7) Temporary blindness
Some migraine sufferers experience temporary loss of vision, usually lasting less than 30 minutes. While this symptom can be frightening for anybody experiencing it, it is especially worrying for those over 45 as it may be the sign of a stroke or inflamed arteries.
Are all aura migraine symptoms visual?
No, many people who suffer from aura migraines experience symptoms that do not affect their sight or vision at all. Non-visual symptoms of aura migraines include:
- Tingling/pins and needles
- Weakness in one side of the body
What causes aura migraines?
Like other migraines, aura migraines are thought to be caused by changes in chemicals in the brain that can cause blood vessels to constrict then dilate leading to pain.
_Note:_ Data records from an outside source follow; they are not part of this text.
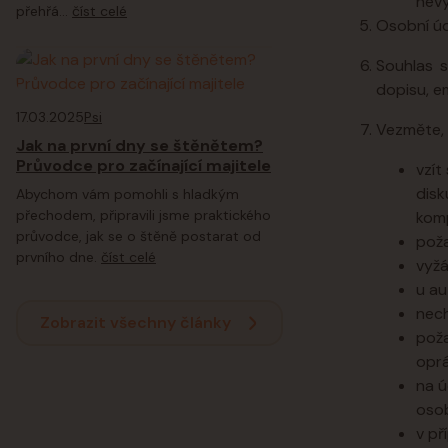
nevy
přehřá...
číst celé
Osobní ú
Souhlas s
dopisu, em
17.03.2025
Psi
Vezměte, 
Jak na první dny se štěnětem?
Průvodce pro začínající majitele
vzít
disk
Abychom vám pomohli s hladkým
přechodem, připravili jsme praktického
komp
průvodce, jak se o štěně postarat od
poža
prvního dne.
číst celé
vyžá
u au
nech
Zobrazit všechny články
poža
oprá
na ú
osob
v př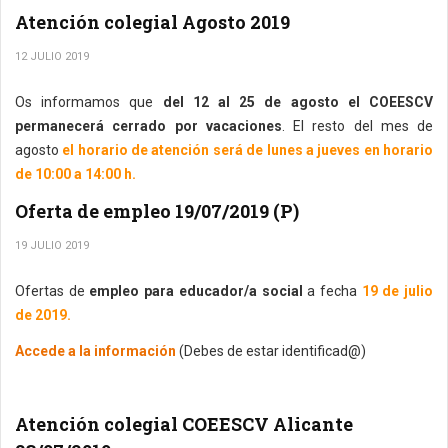
Atención colegial Agosto 2019
12 JULIO 2019
Os informamos que
del 12 al 25 de agosto el COEESCV
permanecerá cerrado por vacaciones
. El resto del mes de
agosto
el horario de atención será de lunes a jueves en horario
de 10:00 a 14:00 h.
Oferta de empleo 19/07/2019 (P)
19 JULIO 2019
Ofertas de
empleo para educador/a social
a fecha
19 de julio
de 2019.
Accede a la información
(Debes de estar identificad@)
Atención colegial COEESCV Alicante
Another theory researchers have found is spreading electrical impulses causing the pain.
There are many common triggers which may cause migraines for certain people. These include:
- Hormonal changes
- Bright lights or loud noises
- Medication overuse
This being said, many people experience migraines without a trigger, but it can always be useful to identify potential triggers so that you can manage migraines before they start.
Are aura migraines dangerous?
You should seek out medical help if you experience any new eye changes or vision changes to ensure that the cause can be found and treated if needed.
Aura migraines are typically only as dangerous as other migraines, however with additional sensory disturbance. However, sudden and intense migraines may be a symptom of something more serious, such as a stroke or brain tumour, so if something feels unusual you should consult a doctor immediately.
Some visual symptoms of aura migraines, such as flashing lights, zig-zags, and shimmers, carry the danger of retinal detachment.
How are aura migraines treated?
If you’re experiencing frequent or severe migraines, regardless of experiencing aura, you should always talk to your GP, as they will be able to discuss possible causes as well as effective treatments or methods to relieve symptoms.
Non-prescription painkillers, such as paracetamol and ibuprofen may be useful in relieving painful headache symptoms. For severe or chronic migraines, your GP may recommend specific migraine medication. This might include:
- Vydura (Rimegepant): Vydura can treat and prevent migraines, it’s a wafer that’s placed under the tongue. Find out if Vydura is a suitable medicine for you here.
- Sumatriptan: An effective migraine treatment, Sumatriptan tablets are to be taken when the headache phase of your migraine begins. Sumatriptan is available online via an online consultation, check it’s suitable for you today.
- Rizatriptan: Rizatriptan, an effective migraine treatment, relieves the symptoms of migraine. It can be taken alongside over-the-counter pain relief and anti-sickness medicines. See if Rizatriptan is the right treatment for you here.
Sometimes, a combination of medicines will be needed. If these kinds of treatments don’t work for you, your GP might refer you to a specialist for a treatment like transcranial magnetic stimulation. This is where an electrical device is strapped to your head and delivers small magnetic pulses through your skin.